═════ Page text
NZD/USD: Demand is constant?
Demand overnight proved constant in the face of continued European concern. Barring a negative event, continued demand for NZD is likely, particularly if further liquidity is provided or suggested in the US.
Expected range: 0.7830 - 0.7950
NZD/AUD: Mid range ?
The rates differentials still point higher for this cross, however we are now mid range and see decent technical resistance at 0.7850-0.7875.
Expected range: 0.7790 - 0.7860
NZD/EUR: European stalemate increasing EUR woes?
We are still circumspect on Europe and despite the fact that Greek Euro exit has been removed as an immediate risk there is still Spain, and growth (France) vs austerity (Germany) to play out.
══════════
═════ Extracted entries
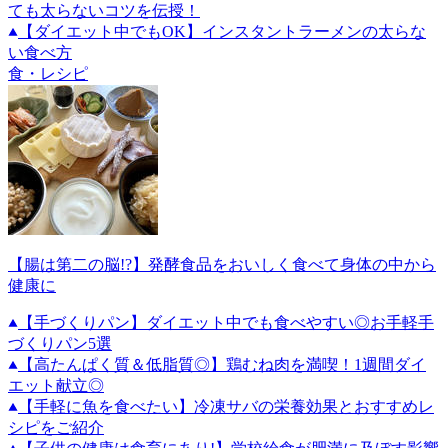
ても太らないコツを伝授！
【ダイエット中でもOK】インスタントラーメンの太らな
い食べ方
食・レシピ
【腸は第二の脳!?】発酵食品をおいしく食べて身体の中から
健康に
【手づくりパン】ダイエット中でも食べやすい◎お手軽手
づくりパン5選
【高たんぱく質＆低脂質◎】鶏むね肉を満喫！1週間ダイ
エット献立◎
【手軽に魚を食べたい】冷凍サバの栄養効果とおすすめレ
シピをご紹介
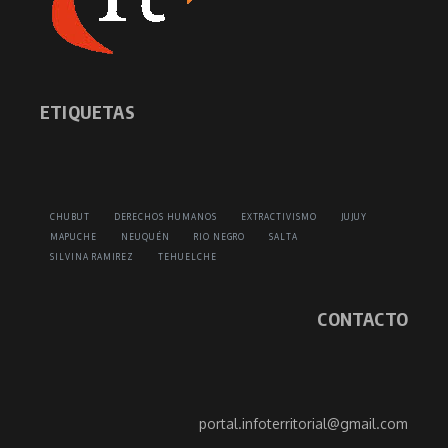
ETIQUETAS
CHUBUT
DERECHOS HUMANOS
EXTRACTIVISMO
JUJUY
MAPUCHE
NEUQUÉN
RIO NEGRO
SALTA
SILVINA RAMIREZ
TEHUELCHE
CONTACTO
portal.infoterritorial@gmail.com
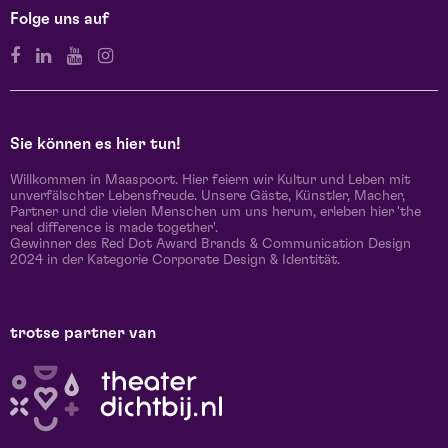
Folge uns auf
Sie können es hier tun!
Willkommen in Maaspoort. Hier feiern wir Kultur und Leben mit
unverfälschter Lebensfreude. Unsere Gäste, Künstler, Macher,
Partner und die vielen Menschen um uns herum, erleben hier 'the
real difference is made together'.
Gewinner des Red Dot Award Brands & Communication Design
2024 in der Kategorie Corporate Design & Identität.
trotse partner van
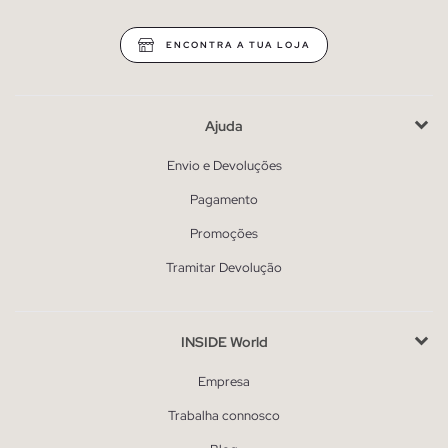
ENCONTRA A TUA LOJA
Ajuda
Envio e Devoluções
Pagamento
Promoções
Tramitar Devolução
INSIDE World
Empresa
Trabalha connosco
══════════
═════ Extracted entries
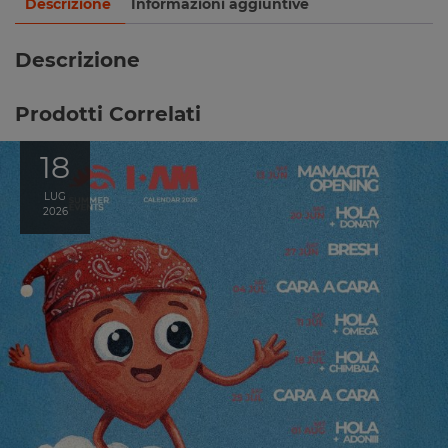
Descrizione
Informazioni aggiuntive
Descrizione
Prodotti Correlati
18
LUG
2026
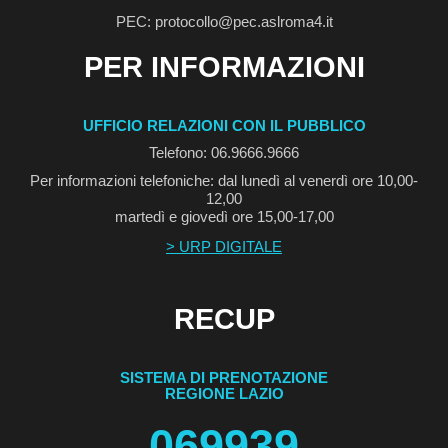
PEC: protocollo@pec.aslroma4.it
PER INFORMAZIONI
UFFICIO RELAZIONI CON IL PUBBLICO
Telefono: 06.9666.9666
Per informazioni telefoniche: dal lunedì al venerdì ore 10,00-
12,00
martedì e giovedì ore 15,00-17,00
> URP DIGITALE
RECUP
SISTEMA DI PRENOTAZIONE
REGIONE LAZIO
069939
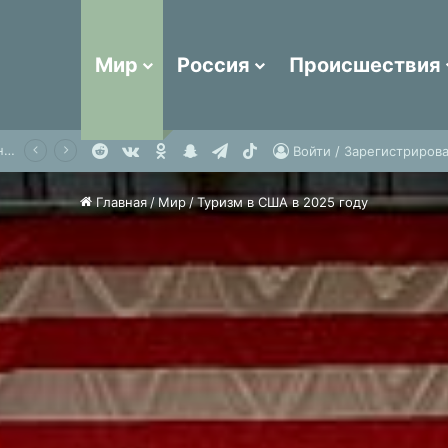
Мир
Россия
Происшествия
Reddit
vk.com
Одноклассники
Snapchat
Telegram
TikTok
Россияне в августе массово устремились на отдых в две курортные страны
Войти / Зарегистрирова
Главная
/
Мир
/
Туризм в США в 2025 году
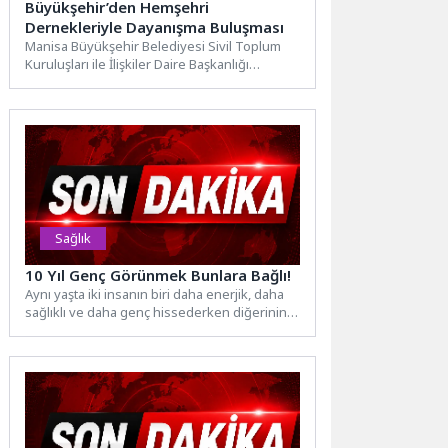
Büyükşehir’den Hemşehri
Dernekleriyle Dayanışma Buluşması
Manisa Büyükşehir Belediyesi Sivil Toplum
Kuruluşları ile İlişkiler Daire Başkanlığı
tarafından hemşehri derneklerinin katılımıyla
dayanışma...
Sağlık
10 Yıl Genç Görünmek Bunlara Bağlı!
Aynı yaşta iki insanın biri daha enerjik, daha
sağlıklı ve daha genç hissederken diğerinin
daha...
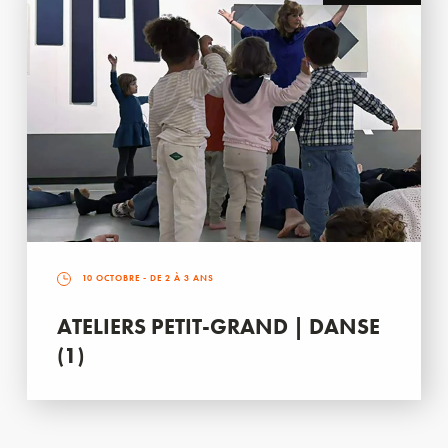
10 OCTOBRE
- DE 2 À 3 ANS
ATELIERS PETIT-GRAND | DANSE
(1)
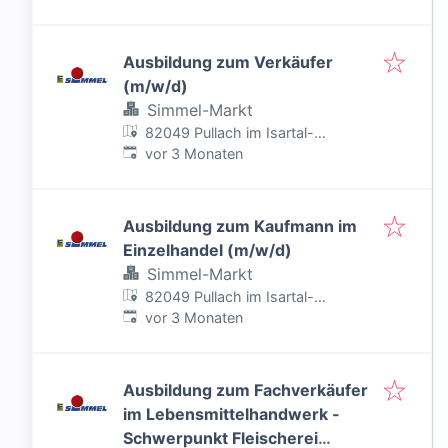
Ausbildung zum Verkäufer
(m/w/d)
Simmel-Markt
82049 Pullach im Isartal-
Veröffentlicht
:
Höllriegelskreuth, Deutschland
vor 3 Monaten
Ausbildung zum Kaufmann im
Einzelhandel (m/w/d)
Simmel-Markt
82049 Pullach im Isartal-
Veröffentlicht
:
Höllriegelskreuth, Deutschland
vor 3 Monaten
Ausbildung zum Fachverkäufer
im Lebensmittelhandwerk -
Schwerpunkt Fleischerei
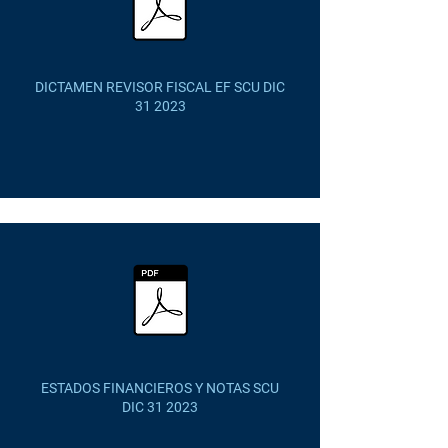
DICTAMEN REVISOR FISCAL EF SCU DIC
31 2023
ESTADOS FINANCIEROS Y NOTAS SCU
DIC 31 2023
══════════
> To-do item A
In the currency commentary, at what levels is decent technical resistance seen for NZD/AUD?
> To-do item B
Write what follows the last sentence of the currency commentary.

> Written response A
At 0.7850-0.7875.

> Written response B
Expected range: 0.6250 - 0.6350
NZD/JPY: Key barometer
Will the safe haven be required or will Central bank actions see yield in demand. At the moment yield is winning. Don't forget the BOJ though, as they have a mandate to suppress excessive moves.
Expected range: 62.00 - 63.00
NZD/GBP: GBP strength puzzling?
The BOE indicates further asset purchases are likely amid unconventional easing. This should weaken GBP, but a European safe haven label, has seen demand for GBP keeping this cross weaker than expected.